▶ _Required action_
Give back an exact copy of the lines in the records below, from the line that has "G04 Created by KiCad (PCBNEW 4.0.2+dfsg1-stable)" through the line that has "X119380000Y-68580000D03*", and nothing besides.

↓

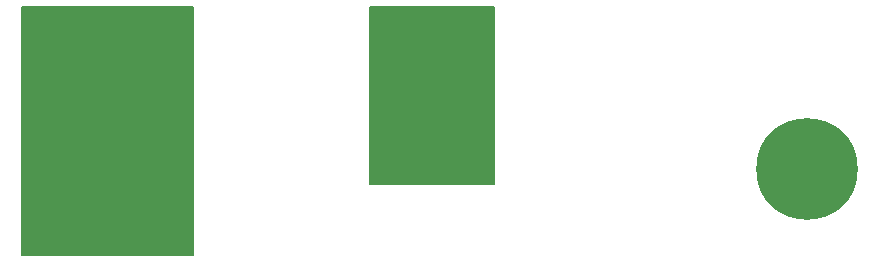
<source format=gbr>
%TF.GenerationSoftware,KiCad,Pcbnew,7.0.2*%
%TF.CreationDate,2023-08-08T17:36:33+02:00*%
%TF.ProjectId,pulse_generator_endplate_1455NF,70756c73-655f-4676-956e-657261746f72,rev?*%
%TF.SameCoordinates,Original*%
%TF.FileFunction,Soldermask,Bot*%
%TF.FilePolarity,Negative*%
%FSLAX46Y46*%
G04 Gerber Fmt 4.6, Leading zero omitted, Abs format (unit mm)*
G04 Created by KiCad (PCBNEW 7.0.2) date 2023-08-08 17:36:33*
%MOMM*%
%LPD*%
G01*
G04 APERTURE LIST*
%ADD10C,0.150000*%
%ADD11C,0.900000*%
%ADD12C,8.600000*%
G04 APERTURE END LIST*
D10*
X114500000Y-67000000D02*
X129000000Y-67000000D01*
X129000000Y-88000000D01*
X114500000Y-88000000D01*
X114500000Y-67000000D01*
G36*
X114500000Y-67000000D02*
G01*
X129000000Y-67000000D01*
X129000000Y-88000000D01*
X114500000Y-88000000D01*
X114500000Y-67000000D01*
G37*
X144000000Y-67000000D02*
X154500000Y-67000000D01*
X154500000Y-82000000D01*
X144000000Y-82000000D01*
X144000000Y-67000000D01*
G36*
X144000000Y-67000000D02*
G01*
X154500000Y-67000000D01*
X154500000Y-82000000D01*
X144000000Y-82000000D01*
X144000000Y-67000000D01*
G37*
D11*
%TO.C,J1*%
X177775000Y-80719581D03*
X178719581Y-78439162D03*
X178719581Y-83000000D03*
X181000000Y-77494581D03*
D12*
X181000000Y-80719581D03*
D11*
X181000000Y-83944581D03*
X183280419Y-78439162D03*
X183280419Y-83000000D03*
X184225000Y-80719581D03*
%TD*%
M02*

</source>
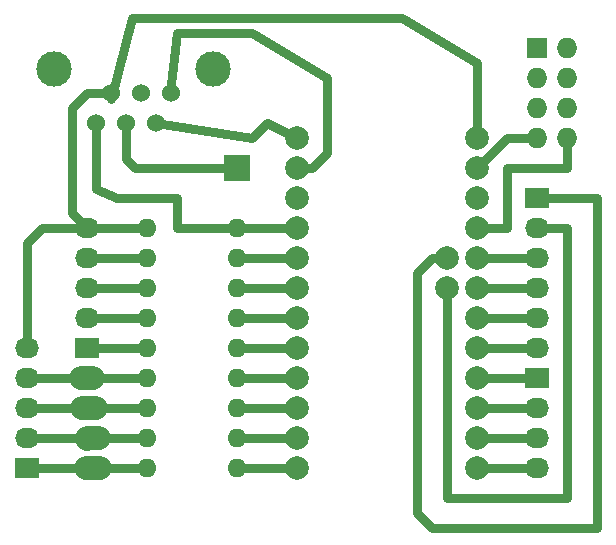
<source format=gbr>
G04 #@! TF.FileFunction,Copper,L1,Top,Signal*
%FSLAX46Y46*%
G04 Gerber Fmt 4.6, Leading zero omitted, Abs format (unit mm)*
G04 Created by KiCad (PCBNEW 4.0.2+dfsg1-stable) date Аўт 17 Тра 2016 11:54:28*
%MOMM*%
G01*
G04 APERTURE LIST*
%ADD10C,0.100000*%
%ADD11C,1.524000*%
%ADD12C,2.999740*%
%ADD13R,2.032000X1.727200*%
%ADD14O,2.032000X1.727200*%
%ADD15O,1.600000X1.600000*%
%ADD16C,2.000000*%
%ADD17R,1.727200X1.727200*%
%ADD18O,1.727200X1.727200*%
%ADD19R,2.235200X2.235200*%
%ADD20C,0.750000*%
%ADD21C,2.000000*%
G04 APERTURE END LIST*
D10*
D11*
X122682000Y-59690000D03*
X125222000Y-59690000D03*
X120142000Y-59690000D03*
X126492000Y-57150000D03*
X123952000Y-57150000D03*
X121412000Y-57150000D03*
D12*
X116586000Y-55118000D03*
X130048000Y-55118000D03*
D13*
X119380000Y-78740000D03*
D14*
X119380000Y-76200000D03*
X119380000Y-73660000D03*
X119380000Y-71120000D03*
X119380000Y-68580000D03*
D13*
X157480000Y-81280000D03*
D14*
X157480000Y-83820000D03*
X157480000Y-86360000D03*
X157480000Y-88900000D03*
D13*
X157480000Y-66040000D03*
D14*
X157480000Y-68580000D03*
X157480000Y-71120000D03*
X157480000Y-73660000D03*
X157480000Y-76200000D03*
X157480000Y-78740000D03*
D13*
X114300000Y-88900000D03*
D14*
X114300000Y-86360000D03*
X114300000Y-83820000D03*
X114300000Y-81280000D03*
X114300000Y-78740000D03*
D15*
X132080000Y-88900000D03*
X132080000Y-86360000D03*
X132080000Y-83820000D03*
X132080000Y-81280000D03*
X132080000Y-78740000D03*
X132080000Y-76200000D03*
X132080000Y-73660000D03*
X132080000Y-71120000D03*
X132080000Y-68580000D03*
X124460000Y-68580000D03*
X124460000Y-71120000D03*
X124460000Y-73660000D03*
X124460000Y-76200000D03*
X124460000Y-78740000D03*
X124460000Y-81280000D03*
X124460000Y-83820000D03*
X124460000Y-86360000D03*
X124460000Y-88900000D03*
D16*
X152400000Y-60960000D03*
X152400000Y-63500000D03*
X152400000Y-66040000D03*
X152400000Y-68580000D03*
X152400000Y-71120000D03*
X152400000Y-81280000D03*
X152400000Y-83820000D03*
X152400000Y-86360000D03*
X152400000Y-88900000D03*
X149860000Y-71120000D03*
X149860000Y-73660000D03*
X137160000Y-81280000D03*
X137160000Y-78740000D03*
X137160000Y-76200000D03*
X137160000Y-73660000D03*
X137160000Y-71120000D03*
X137160000Y-68580000D03*
X137160000Y-66040000D03*
X137160000Y-63500000D03*
X137160000Y-60960000D03*
X137160000Y-83820000D03*
X137160000Y-86360000D03*
X137160000Y-88900000D03*
X152400000Y-73660000D03*
X152400000Y-76200000D03*
X152400000Y-78740000D03*
D17*
X157480000Y-53340000D03*
D18*
X160020000Y-53340000D03*
X157480000Y-55880000D03*
X160020000Y-55880000D03*
X157480000Y-58420000D03*
X160020000Y-58420000D03*
X157480000Y-60960000D03*
X160020000Y-60960000D03*
D19*
X132080000Y-63500000D03*
D20*
X124460000Y-78740000D02*
X119380000Y-78740000D01*
X119380000Y-76200000D02*
X124460000Y-76200000D01*
X124460000Y-73660000D02*
X119380000Y-73660000D01*
X124460000Y-71120000D02*
X119380000Y-71120000D01*
X157480000Y-66040000D02*
X162560000Y-66040000D01*
X148590000Y-71120000D02*
X149860000Y-71120000D01*
X147320000Y-72390000D02*
X148590000Y-71120000D01*
X147320000Y-92710000D02*
X147320000Y-72390000D01*
X148590000Y-93980000D02*
X147320000Y-92710000D01*
X162560000Y-93980000D02*
X148590000Y-93980000D01*
X162560000Y-66040000D02*
X162560000Y-93980000D01*
X149860000Y-73660000D02*
X149860000Y-91440000D01*
X160020000Y-68580000D02*
X157480000Y-68580000D01*
X160020000Y-91440000D02*
X160020000Y-68580000D01*
X149860000Y-91440000D02*
X160020000Y-91440000D01*
X152400000Y-71120000D02*
X157480000Y-71120000D01*
X152400000Y-73660000D02*
X157480000Y-73660000D01*
X157480000Y-76200000D02*
X152400000Y-76200000D01*
X152400000Y-78740000D02*
X157480000Y-78740000D01*
X132080000Y-88900000D02*
X137160000Y-88900000D01*
X137160000Y-86360000D02*
X132080000Y-86360000D01*
X132080000Y-83820000D02*
X137160000Y-83820000D01*
X137160000Y-81280000D02*
X132080000Y-81280000D01*
X132080000Y-78740000D02*
X137160000Y-78740000D01*
X137160000Y-76200000D02*
X132080000Y-76200000D01*
X137160000Y-73660000D02*
X132080000Y-73660000D01*
X132080000Y-71120000D02*
X137160000Y-71120000D01*
X152400000Y-81280000D02*
X157480000Y-81280000D01*
X157480000Y-83820000D02*
X152400000Y-83820000D01*
X152400000Y-86360000D02*
X157480000Y-86360000D01*
X157480000Y-88900000D02*
X152400000Y-88900000D01*
D21*
X119888000Y-81280000D02*
X118872000Y-81280000D01*
D20*
X119888000Y-81280000D02*
X124460000Y-81280000D01*
X114300000Y-81280000D02*
X118872000Y-81280000D01*
D21*
X120192800Y-83820000D02*
X118973600Y-83820000D01*
D20*
X124460000Y-83820000D02*
X120192800Y-83820000D01*
X118973600Y-83820000D02*
X114300000Y-83820000D01*
D21*
X120446800Y-86360000D02*
X119481600Y-86360000D01*
X119380000Y-86461600D02*
X119380000Y-86360000D01*
X119481600Y-86360000D02*
X119380000Y-86461600D01*
D20*
X114300000Y-86360000D02*
X119380000Y-86360000D01*
X120446800Y-86360000D02*
X124460000Y-86360000D01*
D21*
X120497600Y-88900000D02*
X119329200Y-88900000D01*
D20*
X124460000Y-88900000D02*
X120497600Y-88900000D01*
X119329200Y-88900000D02*
X114300000Y-88900000D01*
X122682000Y-59690000D02*
X122682000Y-62738000D01*
X123444000Y-63500000D02*
X132080000Y-63500000D01*
X122682000Y-62738000D02*
X123444000Y-63500000D01*
X125222000Y-59690000D02*
X133350000Y-60960000D01*
X134620000Y-59690000D02*
X137160000Y-60960000D01*
X133350000Y-60960000D02*
X134620000Y-59690000D01*
X132080000Y-68580000D02*
X127000000Y-68580000D01*
X120142000Y-65278000D02*
X120142000Y-59690000D01*
X121920000Y-66040000D02*
X120142000Y-65278000D01*
X127000000Y-66040000D02*
X121920000Y-66040000D01*
X127000000Y-68580000D02*
X127000000Y-66040000D01*
X137160000Y-68580000D02*
X132080000Y-68580000D01*
X126492000Y-57150000D02*
X126492000Y-56388000D01*
X138430000Y-63500000D02*
X137160000Y-63500000D01*
X139700000Y-62230000D02*
X138430000Y-63500000D01*
X139700000Y-55880000D02*
X139700000Y-62230000D01*
X133350000Y-52070000D02*
X139700000Y-55880000D01*
X127000000Y-52070000D02*
X133350000Y-52070000D01*
X126492000Y-56388000D02*
X127000000Y-52070000D01*
X121412000Y-57150000D02*
X119380000Y-57150000D01*
X118110000Y-67310000D02*
X119380000Y-68580000D01*
X118110000Y-58420000D02*
X118110000Y-67310000D01*
X119380000Y-57150000D02*
X118110000Y-58420000D01*
X114300000Y-78740000D02*
X114300000Y-69850000D01*
X115570000Y-68580000D02*
X119380000Y-68580000D01*
X114300000Y-69850000D02*
X115570000Y-68580000D01*
X152400000Y-54610000D02*
X152400000Y-60960000D01*
X146050000Y-50800000D02*
X152400000Y-54610000D01*
X123190000Y-50800000D02*
X146050000Y-50800000D01*
X121412000Y-57658000D02*
X123190000Y-50800000D01*
X118110000Y-68580000D02*
X124460000Y-68580000D01*
X118110000Y-68580000D02*
X119380000Y-68580000D01*
X157480000Y-60960000D02*
X154940000Y-60960000D01*
X154940000Y-60960000D02*
X152400000Y-63500000D01*
X152400000Y-68580000D02*
X154940000Y-68580000D01*
X160020000Y-63500000D02*
X160020000Y-60960000D01*
X154940000Y-63500000D02*
X160020000Y-63500000D01*
X154940000Y-68580000D02*
X154940000Y-63500000D01*
M02*

</source>
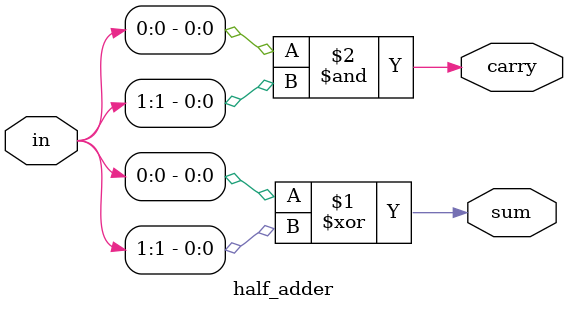
<source format=v>
`ifndef HALF_ADDER_V
`define HALF_ADDER_V

module half_adder(
  input [1:0] in,
  output sum,
  output carry
);
  assign sum = in[0] ^ in[1];
  assign carry = in[0] & in[1];
endmodule

`endif
</source>
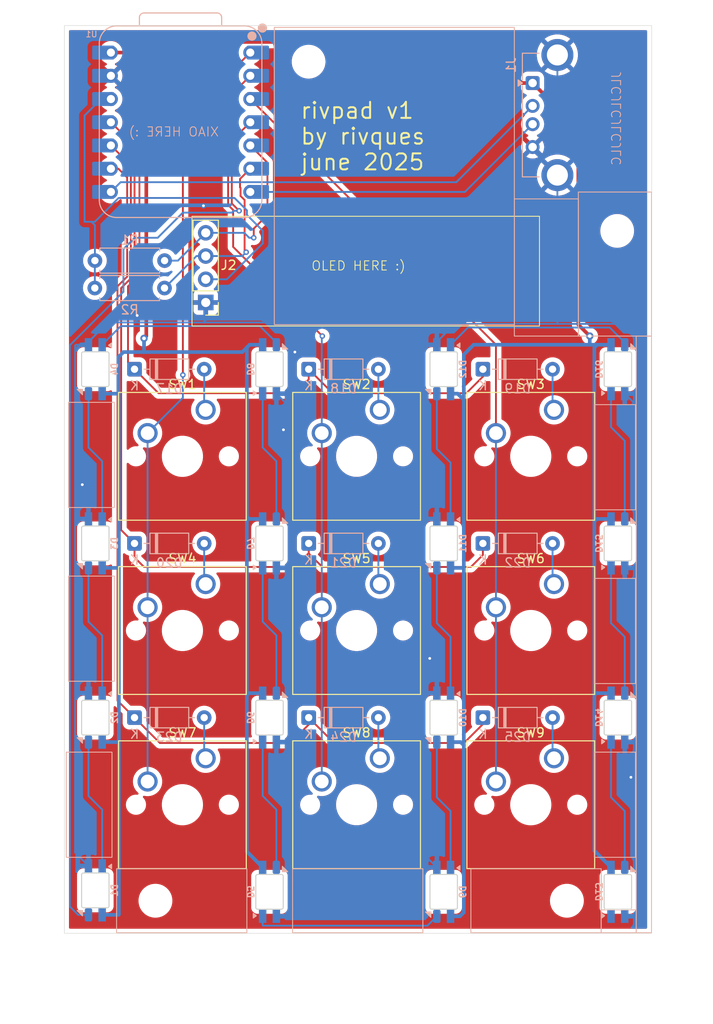
<source format=kicad_pcb>
(kicad_pcb
	(version 20241229)
	(generator "pcbnew")
	(generator_version "9.0")
	(general
		(thickness 1.6)
		(legacy_teardrops no)
	)
	(paper "A4")
	(layers
		(0 "F.Cu" signal)
		(2 "B.Cu" signal)
		(9 "F.Adhes" user "F.Adhesive")
		(11 "B.Adhes" user "B.Adhesive")
		(13 "F.Paste" user)
		(15 "B.Paste" user)
		(5 "F.SilkS" user "F.Silkscreen")
		(7 "B.SilkS" user "B.Silkscreen")
		(1 "F.Mask" user)
		(3 "B.Mask" user)
		(17 "Dwgs.User" user "User.Drawings")
		(19 "Cmts.User" user "User.Comments")
		(21 "Eco1.User" user "User.Eco1")
		(23 "Eco2.User" user "User.Eco2")
		(25 "Edge.Cuts" user)
		(27 "Margin" user)
		(31 "F.CrtYd" user "F.Courtyard")
		(29 "B.CrtYd" user "B.Courtyard")
		(35 "F.Fab" user)
		(33 "B.Fab" user)
		(39 "User.1" user)
		(41 "User.2" user)
		(43 "User.3" user)
		(45 "User.4" user)
	)
	(setup
		(pad_to_mask_clearance 0)
		(allow_soldermask_bridges_in_footprints no)
		(tenting front back)
		(pcbplotparams
			(layerselection 0x00000000_00000000_55555555_5755f5ff)
			(plot_on_all_layers_selection 0x00000000_00000000_00000000_00000000)
			(disableapertmacros no)
			(usegerberextensions no)
			(usegerberattributes yes)
			(usegerberadvancedattributes yes)
			(creategerberjobfile yes)
			(dashed_line_dash_ratio 12.000000)
			(dashed_line_gap_ratio 3.000000)
			(svgprecision 4)
			(plotframeref no)
			(mode 1)
			(useauxorigin no)
			(hpglpennumber 1)
			(hpglpenspeed 20)
			(hpglpendiameter 15.000000)
			(pdf_front_fp_property_popups yes)
			(pdf_back_fp_property_popups yes)
			(pdf_metadata yes)
			(pdf_single_document no)
			(dxfpolygonmode yes)
			(dxfimperialunits yes)
			(dxfusepcbnewfont yes)
			(psnegative no)
			(psa4output no)
			(plot_black_and_white yes)
			(sketchpadsonfab no)
			(plotpadnumbers no)
			(hidednponfab no)
			(sketchdnponfab yes)
			(crossoutdnponfab yes)
			(subtractmaskfromsilk no)
			(outputformat 1)
			(mirror no)
			(drillshape 0)
			(scaleselection 1)
			(outputdirectory "../production/")
		)
	)
	(net 0 "")
	(net 1 "Net-(D1-DOUT)")
	(net 2 "VBUS")
	(net 3 "/LED")
	(net 4 "Net-(D2-DOUT)")
	(net 5 "Net-(D3-DOUT)")
	(net 6 "Net-(D4-DOUT)")
	(net 7 "Net-(D5-DOUT)")
	(net 8 "Net-(D5-DIN)")
	(net 9 "Net-(D6-DIN)")
	(net 10 "Net-(D7-DIN)")
	(net 11 "Net-(D10-DIN)")
	(net 12 "Net-(D10-DOUT)")
	(net 13 "Net-(D11-DOUT)")
	(net 14 "Net-(D12-DOUT)")
	(net 15 "unconnected-(D13-DOUT-Pad1)")
	(net 16 "Net-(D13-DIN)")
	(net 17 "GND")
	(net 18 "Net-(D14-DIN)")
	(net 19 "Net-(D15-DIN)")
	(net 20 "/ROW1")
	(net 21 "Net-(D17-A)")
	(net 22 "Net-(D18-A)")
	(net 23 "Net-(D19-A)")
	(net 24 "Net-(D20-A)")
	(net 25 "/ROW2")
	(net 26 "Net-(D21-A)")
	(net 27 "Net-(D22-A)")
	(net 28 "/ROW3")
	(net 29 "Net-(D23-A)")
	(net 30 "Net-(D24-A)")
	(net 31 "Net-(D25-A)")
	(net 32 "/USB_DM")
	(net 33 "/USB_DP")
	(net 34 "/SDA")
	(net 35 "+3V3")
	(net 36 "/SCL")
	(net 37 "/COL1")
	(net 38 "/COL2")
	(net 39 "/COL3")
	(footprint "Button_Switch_Keyboard:SW_Cherry_MX_1.00u_PCB" (layer "F.Cu") (at 178.49 101.87))
	(footprint "Button_Switch_Keyboard:SW_Cherry_MX_1.00u_PCB" (layer "F.Cu") (at 216.59 82.82))
	(footprint "MountingHole:MountingHole_3.2mm_M3" (layer "F.Cu") (at 223.5 63.25))
	(footprint "Button_Switch_Keyboard:SW_Cherry_MX_1.00u_PCB" (layer "F.Cu") (at 178.49 82.82))
	(footprint "Button_Switch_Keyboard:SW_Cherry_MX_1.00u_PCB" (layer "F.Cu") (at 216.59 120.92))
	(footprint "Connector_PinHeader_2.54mm:PinHeader_1x04_P2.54mm_Vertical" (layer "F.Cu") (at 178.5 71.08 180))
	(footprint "MountingHole:MountingHole_3.2mm_M3" (layer "F.Cu") (at 218 136.5))
	(footprint "Button_Switch_Keyboard:SW_Cherry_MX_1.00u_PCB" (layer "F.Cu") (at 216.59 101.87))
	(footprint "MountingHole:MountingHole_3.2mm_M3" (layer "F.Cu") (at 189.75 44.75))
	(footprint "Button_Switch_Keyboard:SW_Cherry_MX_1.00u_PCB" (layer "F.Cu") (at 197.54 82.82))
	(footprint "MountingHole:MountingHole_3.2mm_M3" (layer "F.Cu") (at 173 136.5))
	(footprint "Button_Switch_Keyboard:SW_Cherry_MX_1.00u_PCB" (layer "F.Cu") (at 197.54 101.87))
	(footprint "Button_Switch_Keyboard:SW_Cherry_MX_1.00u_PCB" (layer "F.Cu") (at 178.49 120.92))
	(footprint "Button_Switch_Keyboard:SW_Cherry_MX_1.00u_PCB" (layer "F.Cu") (at 197.54 120.92))
	(footprint "Diode_THT:D_DO-35_SOD27_P7.62mm_Horizontal" (layer "B.Cu") (at 208.81125 116.475))
	(footprint "Diode_THT:D_DO-35_SOD27_P7.62mm_Horizontal" (layer "B.Cu") (at 170.71125 116.475))
	(footprint "Keebio:SK6812-MINI-E" (layer "B.Cu") (at 185.475 116.475 90))
	(footprint "Keebio:SK6812-MINI-E" (layer "B.Cu") (at 166.425 116.475 -90))
	(footprint "Diode_THT:D_DO-35_SOD27_P7.62mm_Horizontal" (layer "B.Cu") (at 189.76125 97.425))
	(footprint "Keebio:SK6812-MINI-E" (layer "B.Cu") (at 204.525 135.525 -90))
	(footprint "Resistor_THT:R_Axial_DIN0207_L6.3mm_D2.5mm_P7.62mm_Horizontal" (layer "B.Cu") (at 166.38 66.5))
	(footprint "Diode_THT:D_DO-35_SOD27_P7.62mm_Horizontal" (layer "B.Cu") (at 170.71125 97.425))
	(footprint "Diode_THT:D_DO-35_SOD27_P7.62mm_Horizontal" (layer "B.Cu") (at 208.81125 97.425))
	(footprint "Keebio:SK6812-MINI-E" (layer "B.Cu") (at 204.525 97.425 -90))
	(footprint "Keebio:SK6812-MINI-E" (layer "B.Cu") (at 185.475 97.425 90))
	(footprint "Keebio:SK6812-MINI-E" (layer "B.Cu") (at 166.425 97.425 -90))
	(footprint "Diode_THT:D_DO-35_SOD27_P7.62mm_Horizontal" (layer "B.Cu") (at 170.71125 78.375))
	(footprint "Diode_THT:D_DO-35_SOD27_P7.62mm_Horizontal" (layer "B.Cu") (at 208.81125 78.375))
	(footprint "Keebio:SK6812-MINI-E" (layer "B.Cu") (at 204.525 116.475 -90))
	(footprint "Keebio:SK6812-MINI-E" (layer "B.Cu") (at 223.575 97.425 90))
	(footprint "Keebio:SK6812-MINI-E" (layer "B.Cu") (at 185.475 135.525 90))
	(footprint "Keebio:SK6812-MINI-E" (layer "B.Cu") (at 166.425 135.36625 -90))
	(footprint "OPL:XIAO-RP2040-DIP" (layer "B.Cu") (at 175.75 51.3685 180))
	(footprint "Connector_USB:USB_A_Connfly_DS1095" (layer "B.Cu") (at 214.25 47.08 -90))
	(footprint "Keebio:SK6812-MINI-E" (layer "B.Cu") (at 166.425 78.375 -90))
	(footprint "Keebio:SK6812-MINI-E" (layer "B.Cu") (at 223.575 135.525 90))
	(footprint "Keebio:SK6812-MINI-E" (layer "B.Cu") (at 223.575 116.475 90))
	(footprint "Diode_THT:D_DO-35_SOD27_P7.62mm_Horizontal"
		(layer "B.Cu")
		(uuid "d65c54ed-6d00-4428-838a-854fc8618bba")
		(at 189.76125 116.475)
		(descr "Diode, DO-35_SOD27 series, Axial, Horizontal, pin pitch=7.62mm, length*diameter=4*2mm^2, http://www.diodes.com/_files/packages/DO-35.pdf")
		(tags "Diode DO-35_SOD27 series Axial Horizontal pin pitch 7.62mm  length 4mm diameter 2mm")
		(property "Reference" "D24"
			(at 3.81 2.12 0)
			(layer "B.SilkS")
			(uuid "744552a9-0eb6-44f8-b28d-c5e2de8c06cf")
			(effects
				(font
					(size 1 1)
					(thickness 0.15)
				)
				(justify mirror)
			)
		)
		(property "Value" "D_Small"
			(at 3.81 -2.12 0)
			(layer "B.Fab")
			(uuid "214936a4-e7c7-44ab-9a33-99ceb7cf3e97")
			(effects
				(font
					(size 1 1)
					(thickness 0.15)
				)
				(justify mirror)
			)
		)
		(property "Datasheet" ""
			(at 0 0 0)
			(layer "B.Fab")
			(hide yes)
			(uuid "8c0c2f6b-440e-45b3-867e-8806fb1a4e14")
			(effects
				(font
					(size 1.27 1.27)
					(thickness 0.15)
				)
				(justify mirror)
			)
		)
		(property "Description" "Diode, small symbol"
			(at 0 0 0)
			(layer "B.Fab")
			(hide yes)
			(uuid "3fc5e9fe-f619-403e-b
... [392791 chars truncated]
</source>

↑

▶ _Task solution_
G04 Created by KiCad (PCBNEW 4.0.2+dfsg1-stable) date Аўт 17 Тра 2016 11:54:28*
%MOMM*%
G01*
G04 APERTURE LIST*
%ADD10C,0.100000*%
%ADD11C,1.524000*%
%ADD12C,2.999740*%
%ADD13R,2.032000X1.727200*%
%ADD14O,2.032000X1.727200*%
%ADD15O,1.600000X1.600000*%
%ADD16C,2.000000*%
%ADD17R,1.727200X1.727200*%
%ADD18O,1.727200X1.727200*%
%ADD19R,2.235200X2.235200*%
%ADD20C,0.750000*%
%ADD21C,2.000000*%
G04 APERTURE END LIST*
D10*
D11*
X122682000Y-59690000D03*
X125222000Y-59690000D03*
X120142000Y-59690000D03*
X126492000Y-57150000D03*
X123952000Y-57150000D03*
X121412000Y-57150000D03*
D12*
X116586000Y-55118000D03*
X130048000Y-55118000D03*
D13*
X119380000Y-78740000D03*
D14*
X119380000Y-76200000D03*
X119380000Y-73660000D03*
X119380000Y-71120000D03*
X119380000Y-68580000D03*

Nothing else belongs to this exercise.